One of the more disillusioning themes running through this trial was the repeated six-cent margin by which Maxi-Aids bested ILA on seven watches in five different bids in recent years. The jury was clearly impressed enough with this recurring alleged coincidence to comment on it in its damage award of two million, four hundred thousand dollars and six cents. In fact, after the completion of the trial, Marvin Sandler reports that he met members of the jury in the hall and thanked them for their conscientious service. He says that the foreperson shook hands with him and said, " I hope you liked the six cents. We tagged it on to let them know that we know."

Attorney Mulholland did his best to undercut the significance of the repeated six-cent difference by calling attention in his cross-examination of Marvin Sandler to a number of bids through the years in which he, too, had beaten competitors by very small amounts. Mr. Mulholland's efforts crumbled into disaster for his clients in this exchange between Jack Dweck and Marvin Sandler during redirect examination on the subject:

Q: Mr. Sandler, I direct your attention, sir, to Exhibit B.

A: I have it.

[GIVEN ENTRIES]

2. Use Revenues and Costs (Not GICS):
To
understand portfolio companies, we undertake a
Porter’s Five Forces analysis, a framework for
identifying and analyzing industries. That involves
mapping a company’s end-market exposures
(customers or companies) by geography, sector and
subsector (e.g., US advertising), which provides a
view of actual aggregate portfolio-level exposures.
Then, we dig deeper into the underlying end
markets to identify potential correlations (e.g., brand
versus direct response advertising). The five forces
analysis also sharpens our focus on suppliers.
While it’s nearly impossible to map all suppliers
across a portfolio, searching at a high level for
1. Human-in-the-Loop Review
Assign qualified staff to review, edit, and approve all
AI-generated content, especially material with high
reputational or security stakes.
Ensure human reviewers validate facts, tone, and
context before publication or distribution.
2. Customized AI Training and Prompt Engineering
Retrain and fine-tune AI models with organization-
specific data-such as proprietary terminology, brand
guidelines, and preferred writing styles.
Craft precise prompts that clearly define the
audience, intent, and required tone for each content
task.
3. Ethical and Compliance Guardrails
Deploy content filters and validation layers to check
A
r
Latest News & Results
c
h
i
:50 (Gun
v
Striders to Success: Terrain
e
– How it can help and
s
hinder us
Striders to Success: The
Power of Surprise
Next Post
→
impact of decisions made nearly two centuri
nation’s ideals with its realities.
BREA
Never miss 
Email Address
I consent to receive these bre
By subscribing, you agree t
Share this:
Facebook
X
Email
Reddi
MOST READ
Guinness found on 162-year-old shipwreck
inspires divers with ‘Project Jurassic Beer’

[YOUR GOAL] Please continue the account of the six-cent bid margins in the Maxi-Aids trial, starting right after its last line. The entries come from a separate source.

[TASK OUTPUT]
Q: Wasn't this the bid that Mr. Mulholland was questioning you about being a penny or two pennies or five pennies cheaper than another bidder?

A: Yes.

Q: Who was the other bidder, Mr. Sandler, on this solicitation? A: Actually there were two of them. One is an organization known as the American Printing House for the Blind. The second is an organization called the Howe Press, which is a division of the Perkins School for the Blind.

Q: And those are both organizations operated by or for the blind, is that right, sir?

A: Yes.

Q: Nonprofit?

A: They are both not-for-profit organizations. Q: And you are a profit-making organization; is that correct, sir?

A: Well, there's a debate on that; we are a for-profit company. Q: Mr. Sandler, you were bidding against two not-for-profit organizations on the sale for product?

A: Yes.

Q: I direct your attention, Mr. Sandler, to the second page of that Exhibit B.

A: Yes.

Q: Do you see on the bottom third of the page, the category is books, recorders, accessories?

A: Yes.

Q: ILA bid on the first item $14.94.

A: Yes.

Q: And the American Printing House for the Blind bid a penny more than you, $14.95.

A: That's correct.

Q: Is there an explanation as to how you were a penny cheaper?

A: Yes, there is.

Photo of Marvin Sandler holding a microphone.
Marvin Sandler

Q: Would you share it with us?

A: The American Printing House for the Blind and let me to save time say that the Perkins School for the Blind also published a price list, each of them are one-price houses. If you buy one unit, ten units, or 10,000 units you pay the same price. No matter who bid or buys that book, or in this case the abacus, their price is $14.95. I bid $14.94 and lost a penny on every single one.

Q: How did you lose a penny, sir?

A: Because I paid them the full price of $14.95, and I sold them to the State of Texas for $14.94.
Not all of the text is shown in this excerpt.